Reported: 2021-04-21 06:22 UTC by Tobias Kortkamp
Modified: 2021-04-22 07:58 UTC (History)
4 users (show)

See Also:


Attachments

Note You need to log in before you can comment on or make changes to this bug.
Description Tobias Kortkamp freebsd_committer 2021-04-21 06:22:38 UTC
$ cat test.c <<EOF
#include <assert.h>
int main() { static_assert(1 == 1, ""); }
EOF
$ cc -D_POSIX_C_SOURCE=200809L -std=gnu11 test.c
test.c:2:14: warning: implicit declaration of function 'static_assert' is invalid in C99 [-Wimplicit-function-declaration]
int main() { static_assert(1 == 1, ""); }
             ^
1 warning generated.
ld: error: undefined symbol: static_assert
>>> referenced by test.c
>>>               /tmp/test-8e234d.o:(main)
cc: error: linker command failed with exit code 1 (use -v to see invocation)

This affects devel/rgbds where I had to remove _POSIX_C_SOURCE.

In assert.h we have:
#if __ISO_C_VISIBLE >= 2011 && !defined(__cplusplus)
#define static_assert   _Static_assert
#endif

In sys/cdefs.h we have:
#if _POSIX_C_SOURCE >= 200809
#define __POSIX_VISIBLE         200809
#define __ISO_C_VISIBLE         1999

so static_assert is hidden when _POSIX_C_SOURCE=200809L because
__ISO_C_VISIBLE is clamped to 1999.  I've reported this upstream
but we have found no evidence that POSIX 2008 mandates C99 and
should hide static_assert.

On Linux with musl and glibc and OpenBSD this works fine.

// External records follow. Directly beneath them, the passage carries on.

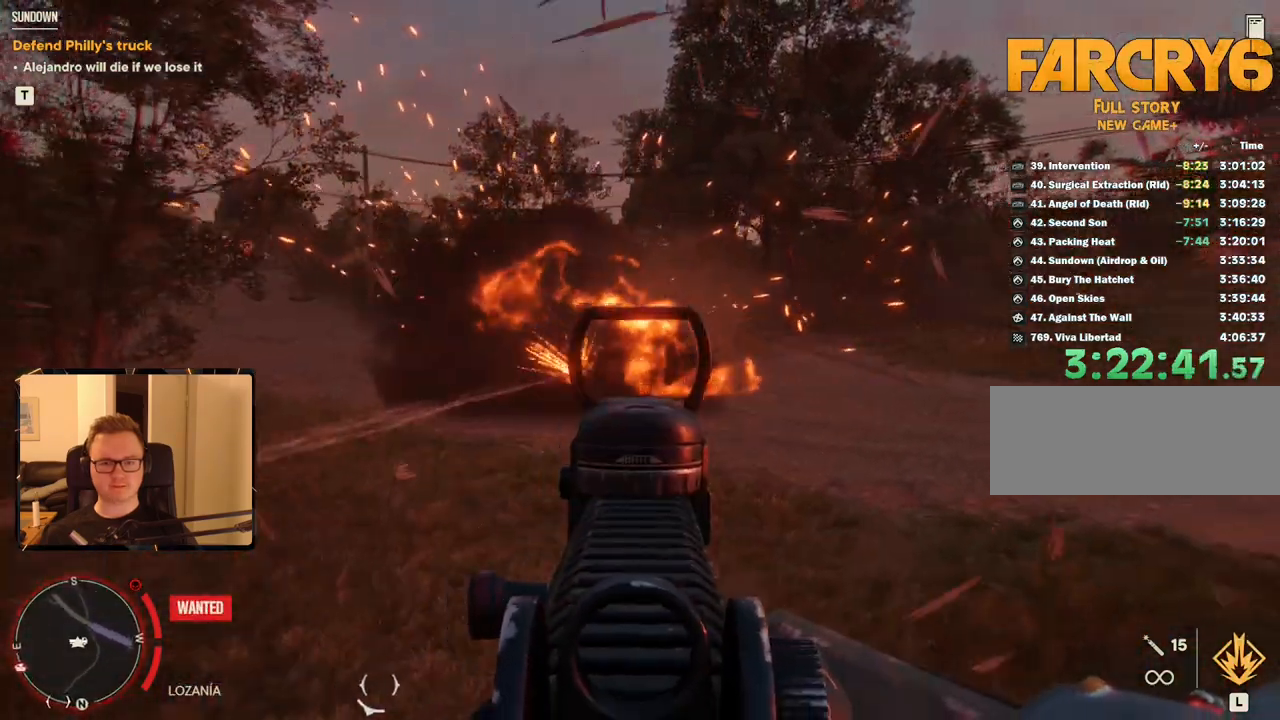
{"keys": [], "mouse": [], "events": [[83, "r", "up"]]}
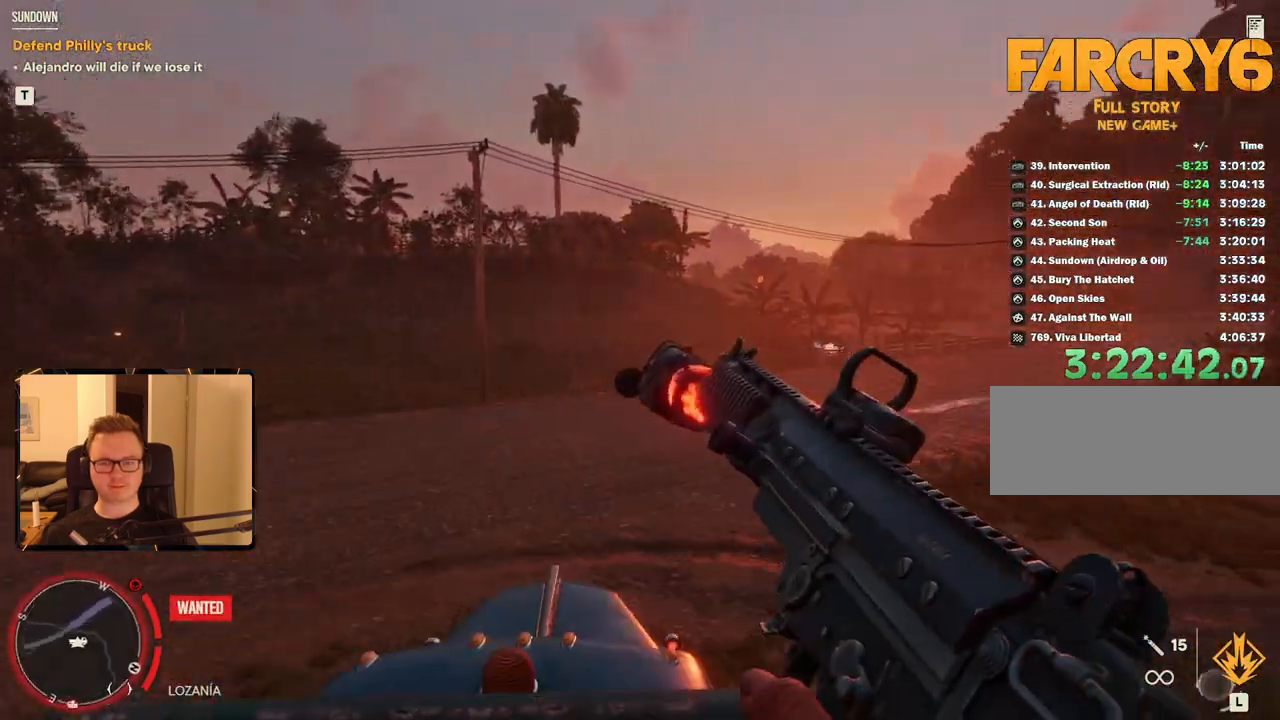
{"keys": [], "mouse": [], "events": []}
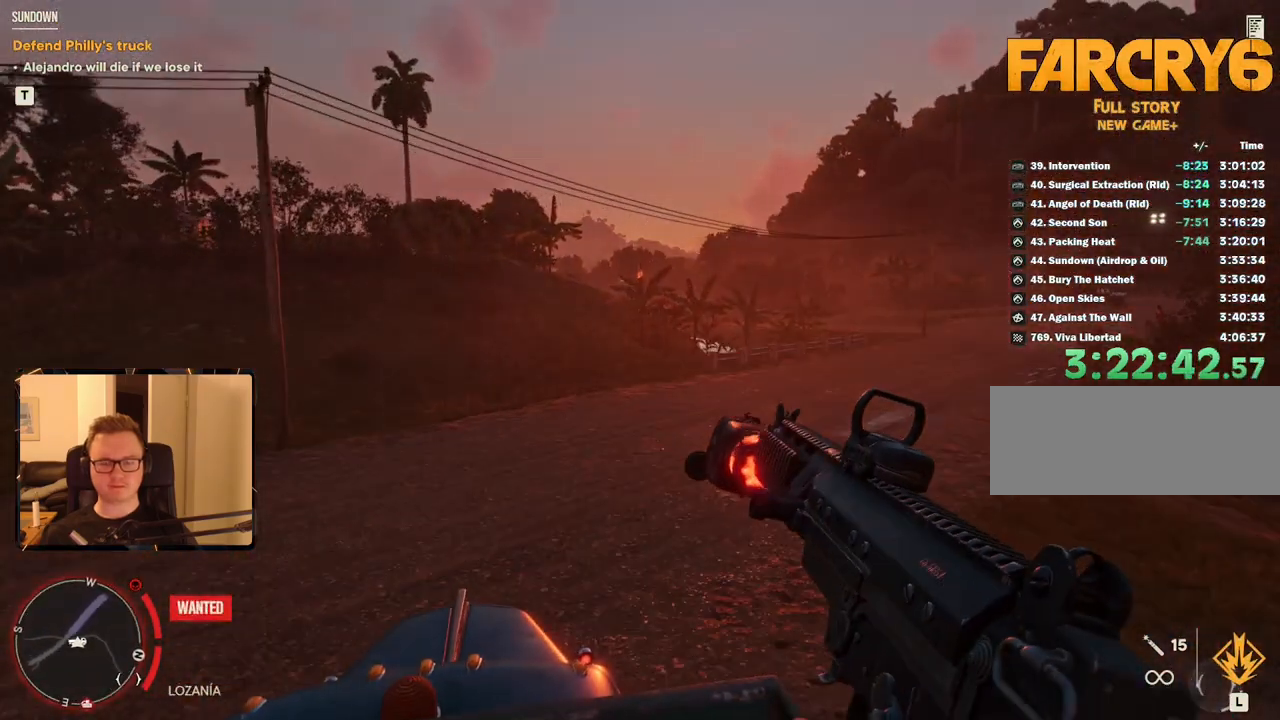
{"keys": [], "mouse": [], "events": []}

OpenBSD uses __STDC_VERSION__ instead of __ISO_C_VISIBLE
in assert.h which might be the more correct choice.
Comment 1 Warner Losh freebsd_committer 2021-04-21 14:09:45 UTC
(In reply to Tobias Kortkamp from comment #0)
> I've reported this upstream
> but we have found no evidence that POSIX 2008 mandates C99 and
> should hide static_assert.

If POSIX 2008 and/or C99 do not mandate static_assert, it must be hidden for them. A general rule is that system headers cannot pollute name spaces of the user when directed to do so by things like POSIX_C_SOURCE.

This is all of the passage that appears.